Alex Salmond has said the SNP will not be caught off guard by the BBC’s pro-Union coverage when the second independence referendum is called.
The former First Minister revealed that he had a “blind spot” for the broadcaster in 2014 believing it would cover the referendum campaign impartially.
Speaking at an event in Morningside this week, the SNP’s former leader said: “Why was my blind spot the BBC? Well, every single election campaign I had fought in 30 years – every single one, once you got into the campaign proper, broadcasting was fair and square. It was absolutely fair and square. And that didn’t happen in the referendum.”
He later said: “Television during an election period is regulated, and it is regulated to give parity in the referendum, and it was enforced during the European referendum.
“That didn’t happen in the Scottish referendum, and it should have happened – to give parity to both sides of the argument.”
Mr Salmond insisted his replacement would not make the same mistake he did, adding: “I’m quite certain that Nicola will not have that blind spot next time round.”
In a statement issued in response, the BBC denied claims of bias. A spokesperson said: “We covered the referendum in line with our editorial guidelines on fairness and accuracy. No complaints of bias in our reporting of the referendum were upheld by the BBC Trust.”
However the corporation’s claim that no referendum complaints were upheld is called into question by a ruling from the BBC Trust in December 2013 that found the broadcaster guilty of misleading viewers. The Trust found that an edition of Reporting Scotland eleven months earlier had misled viewers by implying that a foreign minister had said that a newly independent Scotland would be forced out of the European Union.
In its conclusion, the Trust said: “The Committee, on balance, agreed with the complainant in relation to this particular broadcast.”
The 2014 referendum campaign witnessed a deterioration in the political output at BBC Scotland with scores of examples of bias in favour of pro-Union parties and the pro-Union Better Together campaign. Headlines from pro-Union newspapers regularly featured in BBC news bulletins.
One of the worst examples of bias occured on September 11th 2014, just one week before the ballot itself, when the BBC’s Political Editor Nick Robinson falsely claimed Mr Salmond had failed to answer a question.
Clips of the exchange showed the then First Minister had provided the BBC reporter with a lengthy and in depth reply.

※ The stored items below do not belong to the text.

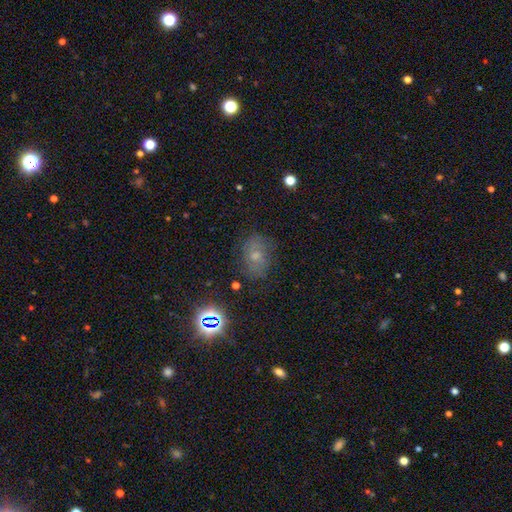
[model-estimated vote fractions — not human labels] A smooth galaxy with no disk features (38%). Merging: none (72%).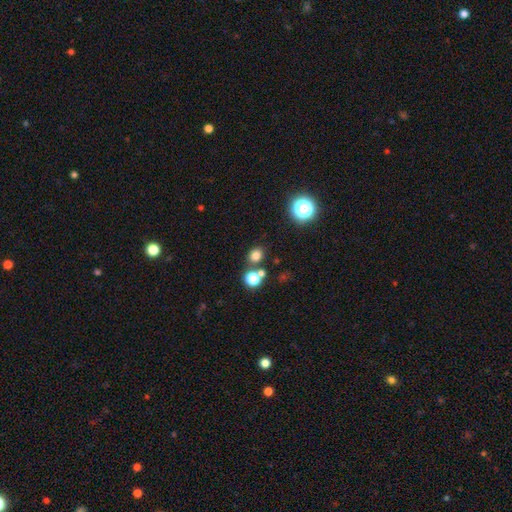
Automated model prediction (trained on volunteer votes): smooth-or-featured: smooth: 75% | star or artifact: 19% | featured or disk: 6%
  how-rounded: round: 72% | in between: 27% | cigar-shaped: 1%
  merging: none: 71% | merger: 18% | minor disturbance: 8% | major disturbance: 3%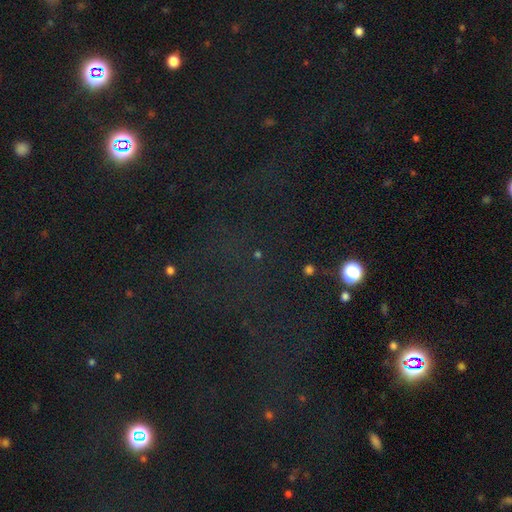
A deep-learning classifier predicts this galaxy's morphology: Overall: star or artifact (74%).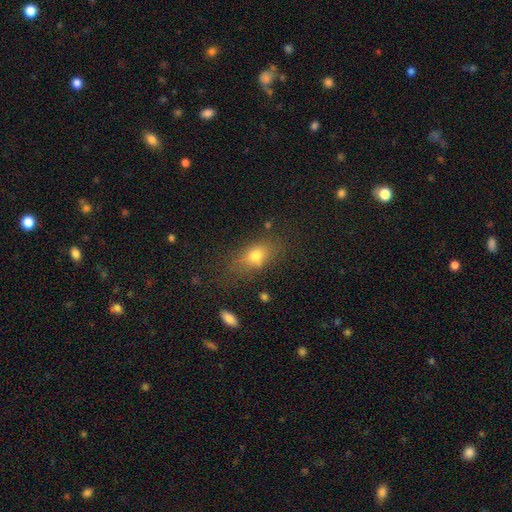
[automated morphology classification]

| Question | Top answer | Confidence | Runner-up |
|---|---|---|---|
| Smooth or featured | smooth | 72% | featured or disk (15%) |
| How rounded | in between | 74% | round (16%) |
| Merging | none | 69% | minor disturbance (19%) |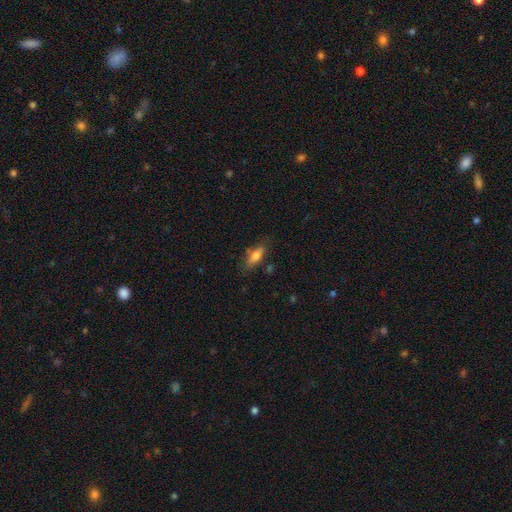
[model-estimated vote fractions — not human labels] The model was most divided on "how rounded": in between: 64%, cigar-shaped: 34%, round: 3%. More confident: merging — none (74%); smooth or featured — smooth (73%).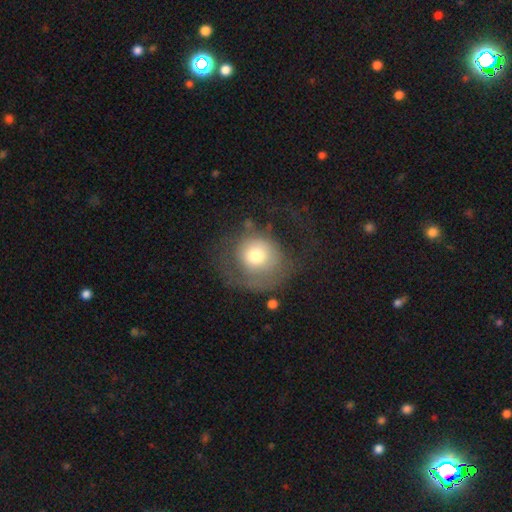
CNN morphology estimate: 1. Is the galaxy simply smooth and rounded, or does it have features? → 64% smooth, 27% featured or disk, 10% star or artifact.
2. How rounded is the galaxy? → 86% round, 13% in between, 1% cigar-shaped.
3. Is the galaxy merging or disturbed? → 40% major disturbance, 38% none, 20% minor disturbance, 3% merger.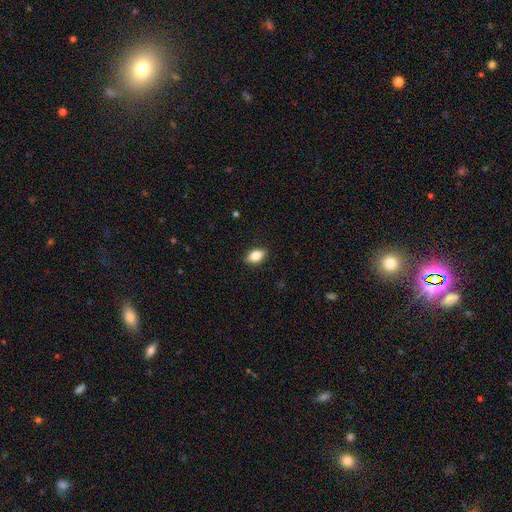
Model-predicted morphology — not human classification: Overall: smooth (81%). How rounded: in between (87%). Merging: none (88%).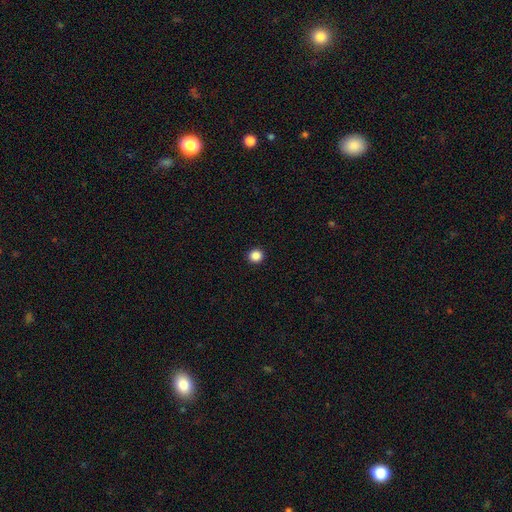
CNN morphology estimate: Smooth or featured? Predicted: smooth (p=0.87). How rounded? Predicted: round (p=0.91). Merging? Predicted: none (p=0.94).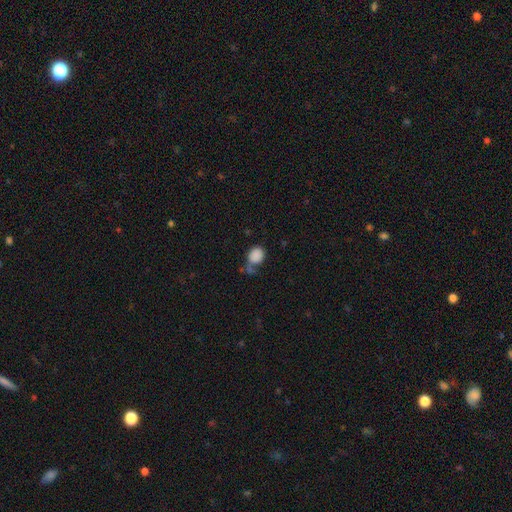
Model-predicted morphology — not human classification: smooth 86%, star or artifact 8%, featured or disk 6%. Down the decision tree: how rounded — round (63%); merging — none (48%).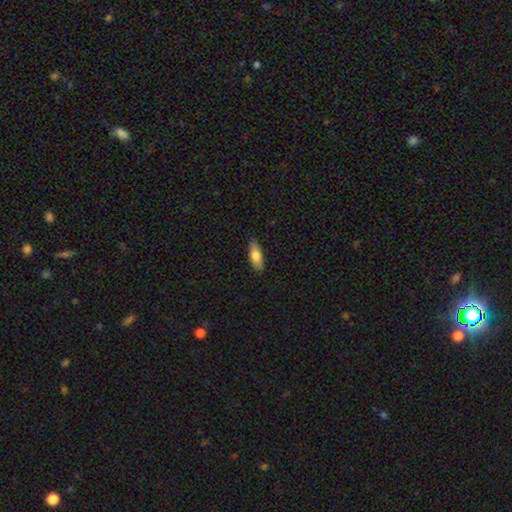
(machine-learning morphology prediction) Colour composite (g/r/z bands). It shows a smooth galaxy with no disk features (79%) that is in between round and cigar-shaped (70%). Merging: none (86%).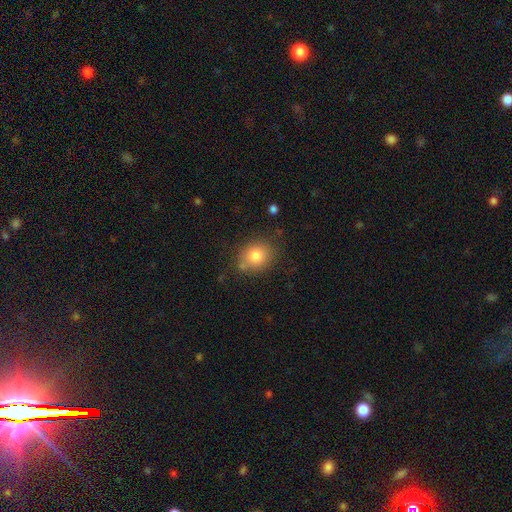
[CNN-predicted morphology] type=smooth (80%); roundness=round (66%); merging=none (74%).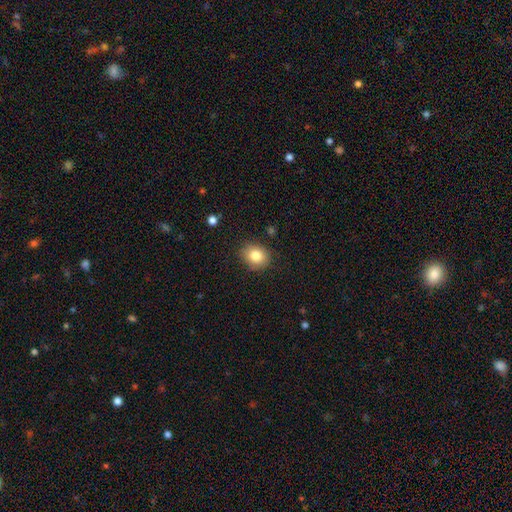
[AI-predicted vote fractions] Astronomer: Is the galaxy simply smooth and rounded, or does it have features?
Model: smooth — 82%.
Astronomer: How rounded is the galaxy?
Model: round — 64%.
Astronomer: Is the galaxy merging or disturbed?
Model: none — 86%.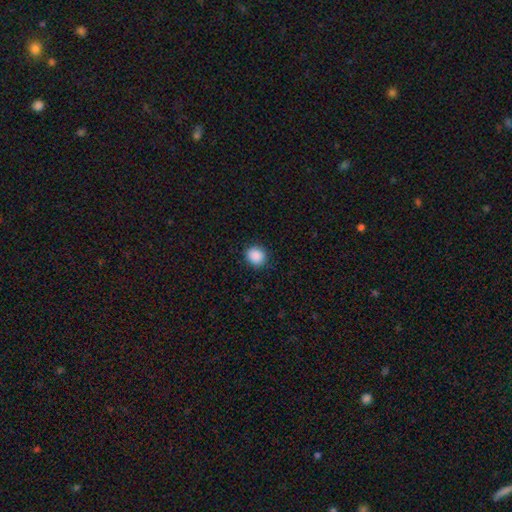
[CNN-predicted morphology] Smooth or featured?
  - smooth: 89% *
  - star or artifact: 9%
  - featured or disk: 2%
How rounded?
  - round: 83% *
  - in between: 17%
  - cigar-shaped: 1%
Merging?
  - none: 89% *
  - minor disturbance: 7%
  - major disturbance: 2%
  - merger: 1%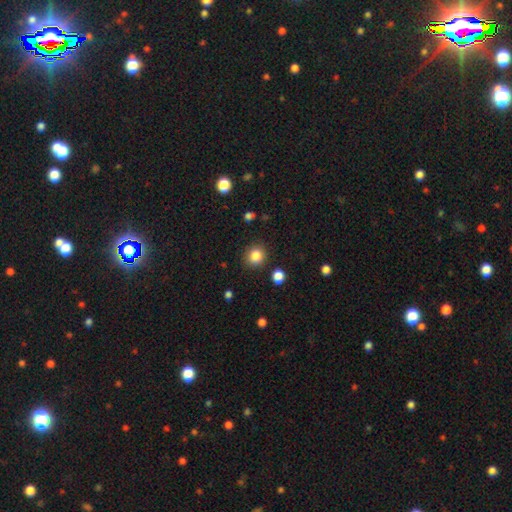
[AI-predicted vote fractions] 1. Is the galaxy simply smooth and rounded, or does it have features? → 85% smooth, 11% star or artifact, 5% featured or disk.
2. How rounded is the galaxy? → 82% round, 17% in between, 1% cigar-shaped.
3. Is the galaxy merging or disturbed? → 88% none, 7% minor disturbance, 3% major disturbance, 2% merger.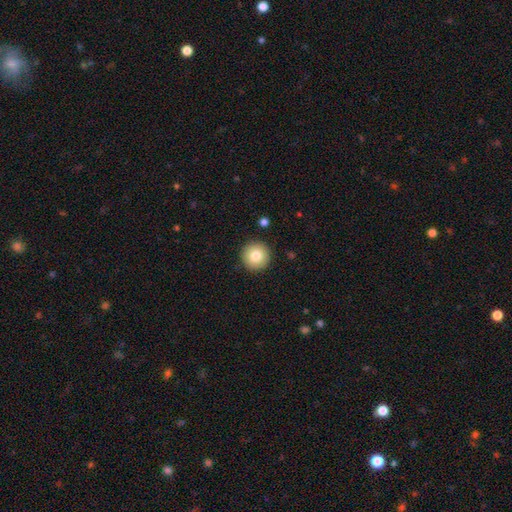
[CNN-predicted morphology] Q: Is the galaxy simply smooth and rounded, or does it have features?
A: smooth — 81%.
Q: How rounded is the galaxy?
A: round — 96%.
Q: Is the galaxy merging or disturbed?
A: none — 92%.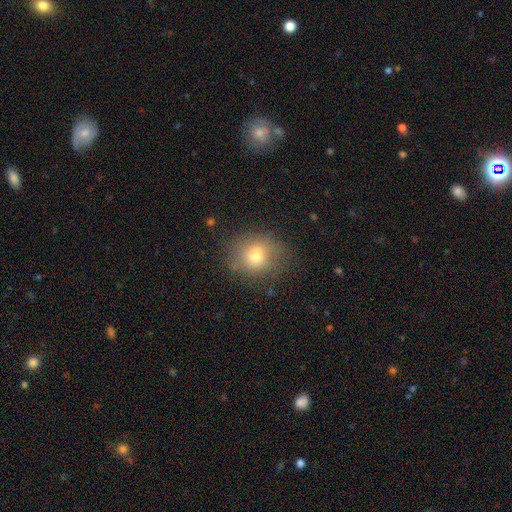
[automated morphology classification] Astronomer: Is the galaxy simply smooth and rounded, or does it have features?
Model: smooth — 75%.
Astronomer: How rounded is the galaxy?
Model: round — 69%.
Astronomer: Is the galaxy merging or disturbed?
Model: none — 77%.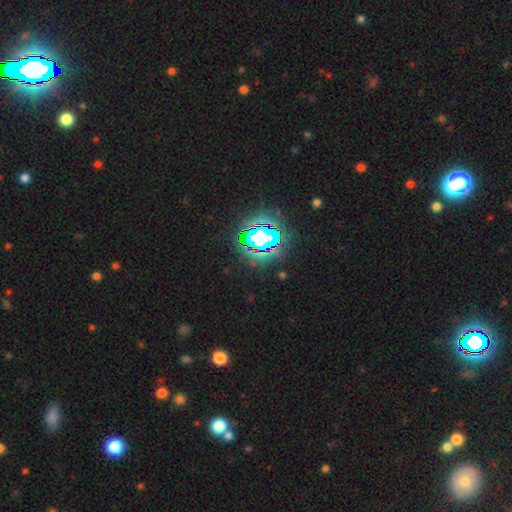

The BBC was also accused of colluding with the UK government when claims of job losses at RBS, in the event of independence, appeared across BBC platforms. On September 10th 2014, the UK Government was involved in releasing market sensitive information to the BBC, in breach of financial regulations.
The broadcaster claimed that RBS was preparing for a Yes vote in the independence referendum by registering its business south of the border and that it would lead to an exodus of financial jobs from Scotland. The reports forced the bank to issue an official statement to its employees denying independence would hit jobs.
In October 2014, just weeks after Yes lost the referendum, it emerged the claims had eminated from within a Westminster ‘Dirty Tricks’ department. The BBC never acknowledged its own role in the episode.
In 2015 a book written by GA Ponsonby chronicled the descent of the BBC from impartial public service broadcaster, to pro-Union state broadcaster. ‘London Calling: How the BBC stole the Referendum’ can be purchased here.
In 2016 an independent documentary ‘London Calling’ produced by filmmaker Alan Knight exposed some of the worst practices employed by the BBC during Scotland’s independence referendum.